Le champagne est ma boisson préférée, mais aussi un merveilleux sujet de conversation, car j’ai beau m’y connaître, j’ai encore énormément de choses à découvrir : je suis toujours à la recherche d’une nouvelle bonne adresse. J’aime entendre ce que le champagne inspire à d’autres personnes, mais aussi convertir des gens au champagne.
Un argument qui vous énerve ?
L’argument d’autorité, celui des connaisseurs. En parlant de champagne, il n’y a rien de plus terrible que de s’entendre dire par un connaisseur : « Comment, vous buvez du champagne à cette température ? Mais vous vous trompez ! Le champagne doit se boire impérativement à telle température ! » Rien ne m’énerve plus que de me trouver face à quelqu’un qui m’excommunie parce que je ne fais pas les choses comme il se doit.
Une théorie personnelle qui vous tient à cœur ?
J’ai une théorie, qui n’est peut-être pas très audacieuse, mais j’ai remarqué que les meilleurs lecteurs sont les écrivains. J’adore être lue par le plus grand nombre, mais quand un écrivain me parle de mon livre, cela me fait plus d’effet : les écrivains ont une manière particulière de lire.
La dernière fois que vous avez changé d’avis ?

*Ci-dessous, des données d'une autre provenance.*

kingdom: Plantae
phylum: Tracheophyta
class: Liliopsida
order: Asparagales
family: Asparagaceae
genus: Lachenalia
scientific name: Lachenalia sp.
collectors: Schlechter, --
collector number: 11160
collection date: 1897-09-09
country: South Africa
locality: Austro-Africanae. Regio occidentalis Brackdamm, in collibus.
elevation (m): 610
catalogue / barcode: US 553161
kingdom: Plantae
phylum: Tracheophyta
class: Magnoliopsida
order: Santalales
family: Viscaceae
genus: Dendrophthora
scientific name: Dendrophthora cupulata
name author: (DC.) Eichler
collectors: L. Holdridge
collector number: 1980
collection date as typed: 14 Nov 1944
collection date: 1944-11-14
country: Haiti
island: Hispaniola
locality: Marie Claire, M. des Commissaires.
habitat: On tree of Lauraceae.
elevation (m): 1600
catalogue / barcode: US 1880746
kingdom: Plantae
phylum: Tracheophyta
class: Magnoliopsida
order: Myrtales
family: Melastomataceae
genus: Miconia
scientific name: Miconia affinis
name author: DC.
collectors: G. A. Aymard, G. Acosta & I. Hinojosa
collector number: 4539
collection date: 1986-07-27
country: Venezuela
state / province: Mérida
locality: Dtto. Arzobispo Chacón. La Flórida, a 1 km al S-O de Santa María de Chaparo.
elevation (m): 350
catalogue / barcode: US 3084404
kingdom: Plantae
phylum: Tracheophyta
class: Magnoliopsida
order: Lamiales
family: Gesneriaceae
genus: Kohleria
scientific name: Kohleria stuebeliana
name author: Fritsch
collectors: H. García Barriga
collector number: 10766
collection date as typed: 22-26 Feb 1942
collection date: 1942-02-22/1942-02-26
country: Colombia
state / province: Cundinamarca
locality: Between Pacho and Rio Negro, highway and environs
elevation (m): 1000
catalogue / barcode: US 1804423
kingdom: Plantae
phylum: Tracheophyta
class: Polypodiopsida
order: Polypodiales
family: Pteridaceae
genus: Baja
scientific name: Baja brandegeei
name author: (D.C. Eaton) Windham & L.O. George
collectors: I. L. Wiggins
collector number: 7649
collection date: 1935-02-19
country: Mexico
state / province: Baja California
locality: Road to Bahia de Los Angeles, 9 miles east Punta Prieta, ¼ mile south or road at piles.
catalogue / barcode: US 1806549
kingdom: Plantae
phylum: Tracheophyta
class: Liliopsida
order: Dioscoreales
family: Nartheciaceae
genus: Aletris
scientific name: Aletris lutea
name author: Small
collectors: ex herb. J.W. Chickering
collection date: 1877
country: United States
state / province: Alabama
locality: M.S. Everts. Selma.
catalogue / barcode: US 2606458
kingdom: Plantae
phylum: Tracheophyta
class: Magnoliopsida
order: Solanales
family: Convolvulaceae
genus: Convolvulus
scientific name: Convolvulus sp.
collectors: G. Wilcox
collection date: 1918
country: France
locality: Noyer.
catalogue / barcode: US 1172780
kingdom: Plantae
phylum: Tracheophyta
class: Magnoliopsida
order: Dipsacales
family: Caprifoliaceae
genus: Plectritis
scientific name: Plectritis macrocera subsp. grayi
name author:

Je suis quelqu’un qui change assez facilement d’avis sur des choses qui ne sont pas essentielles. Jusqu’à présent, je préférais le mille-feuille à l’horizontal. J’avais vu des chefs qui le faisaient à la verticale et je trouvais cela idiot : j’avais déjà du mal à le découper à l’horizontal… Jusqu’à ce qu’une amie me serve un mille-feuille vertical qui m’a complètement bluffée. Depuis, je ne jure plus que par le mille-feuille vertical.
Un sujet de discussion qui vous ennuie ?
Quand j’entends des gens dire que tout va mal. Comprenons-nous bien : bien sûr que tout va mal, mais il faut éviter d’en faire un sujet de conversation, car nous devons continuer à vivre, fournir des efforts pour améliorer les choses. Alors les discussions du genre : « On va droit dans le mur et il n’y a rien à faire », qui donnent envie de se pendre, ça m’ennuie profondément. Car même si ces gens ont raison, ils ont tort : le but d’une conversation n’est pas de donner l’envie d’aller se suicider tout de suite après.
Le titre de votre livre en dit long… Votre retour au Japon a été difficile ?
Très difficile, car le Japon est le pays où j’ai vécu des expériences fondatrices, l’investissement sentimental est donc très lourd, au point que j’y vais assez rarement. J’ai mille raisons de pleurer en retournant sur les lieux de ma jeunesse et encore plus de repartir, car je sais que ma vie n’est pas là-bas, j’ai fini par l’admettre. J’y suis allée l’an dernier parce que j’y ai été invitée par une amie très chère : ce voyage a été aussi sublime qu’espéré, mais il m’a aussi fait comprendre pourquoi j’avais auparavant freiné des quatre fers pour ne pas y retourner, car cela m’a brisé le cœur. Ce livre est un exutoire, une manière de ne pas garder pour moi ce que j’y ai vécu, mais aussi une volonté de partage. Que ce soit au Japon ou n’importe où, retourner sur les lieux de son enfance quand on a atteint un certain âge est un très grand danger. Tout le monde peut, à sa manière, se retrouver dans ce livre, avec sa propre histoire.
- L’Impossible Retour, Amélie Nothomb, 158 p., éd. Albin Michel.